Here are some of my personal favorites:

Silence of the Lambs by Thomas Harris: Harris took three real-life serial killers and merged them into one to create Buffalo Bill, and then he made the infamous Hannibal Lecter – a serial killer himself – to profile Buffalo Bill. Throw in FBI trainee Clarice Starling, who somehow gets the job of interviewing Lecter, and you have a seriously creepy thriller.

The Perfect Husband by Lisa Gardner: “Because I was the one who loved you.” Those words spared heroine Tess Beckett’s life when her serial killer husband came after her with a bat. He’d murdered ten women, and she’d discovered the truth, but reminding him that she’d married him and borne his child showed a tiny ounce of compassion from the serial killer. The book picks up with Tess on the run five years later, and Beckett escaping from prison, now ready to kill his wife and kidnap his child. This was Gardner’s first big suspense book, and it’s a page-turner.

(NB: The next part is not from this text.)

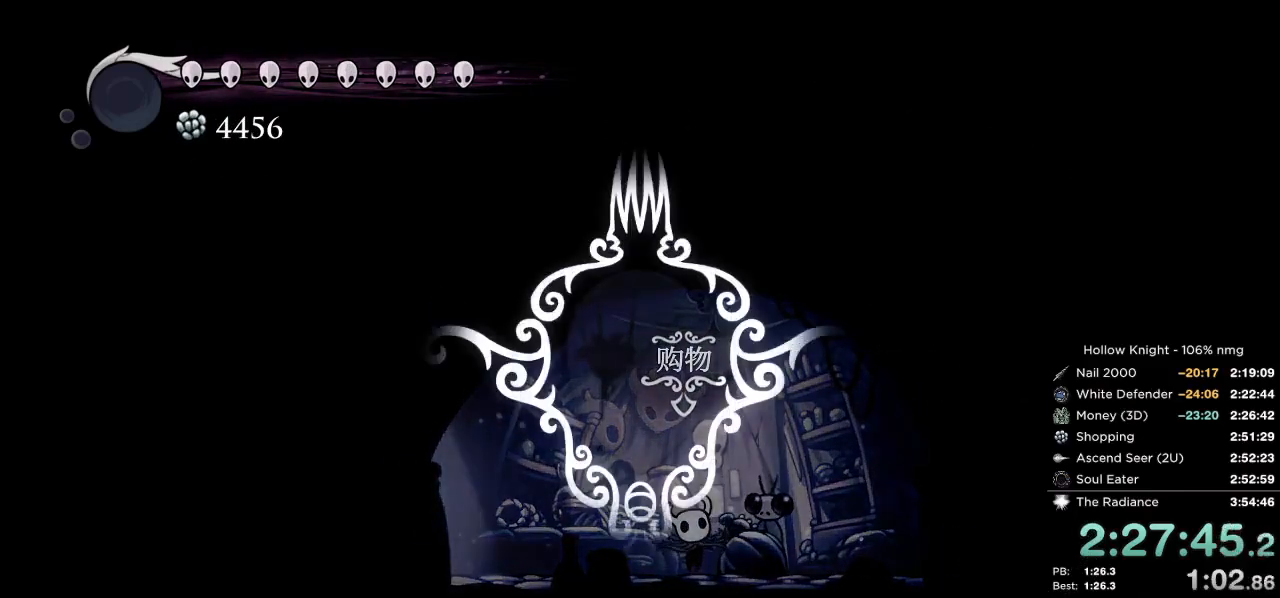
{"keys": [], "events": [[50, "jump", "down"], [84, "nail", "up"], [134, "jump", "up"], [184, "nail", "down"], [217, "jump", "down"], [267, "nail", "up"], [300, "jump", "up"], [417, "nail", "down"], [434, "jump", "down"], [467, "nail", "up"], [500, "jump", "up"]]}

The Apprentice by Tess Gerritsen: The second book in Gerritsen’s Rizzoli and Isles series, it picks up after The Surgeon, in which serial killer Warren Hoyt ended a killing spree by coming after Jane Rizzoli. She’s still (physically and mentally) scarred from that encounter when someone else begins killing – and it looks like the work of Hoyt, who’s now locked away in prison. I love reading books in order, and reading The Surgeon first adds to the experience of reading this book, but I think The Apprentice was even scarier than the original!

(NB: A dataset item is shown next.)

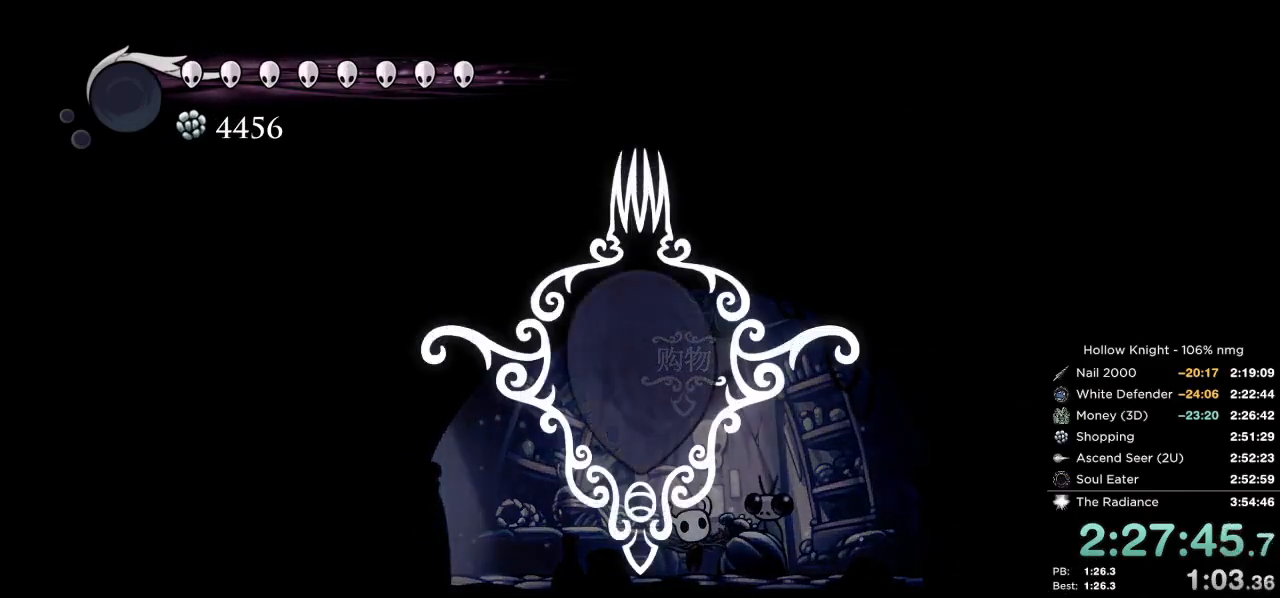
{"keys": ["jump", "nail"], "events": [[84, "nail", "down"], [117, "jump", "down"], [167, "nail", "up"], [200, "jump", "up"], [250, "nail", "down"], [300, "jump", "down"], [350, "nail", "up"], [384, "jump", "up"], [484, "jump", "down"], [484, "nail", "down"]]}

The Bone Collector by Jeffery Deaver: The first in the Lincoln Rhyme series, featuring quadriplegic Rhymes and police officer Amelia Sachs. This particularly gruesome serial killer finds creative ways to kill his victims using old books, and Rhymes, who’s extremely intelligent but can’t physically chase after the killer, has to figure out how to outwit the killer, and let Sachs do the literal chasing. If you want a book that will keep you checking your windows at night, Deaver will deliver.

Darkly Dreaming Dexter by Jeff Lindsay: When I first heard about this book written in first person from the point of view of a serial killer, I was skeptical – and intrigued. But Lindsay made Dexter fascinating by creating a serial killer with a conscience – of sorts. Adopted by a police officer who recognized what he was from the start, and taught to use his desire to kill for “good,” Dexter only kills people who deserve it. Add in his job as a blood spatter expert for the police department and you’ve got a really engaging read from an author who actually makes you root for the serial killer!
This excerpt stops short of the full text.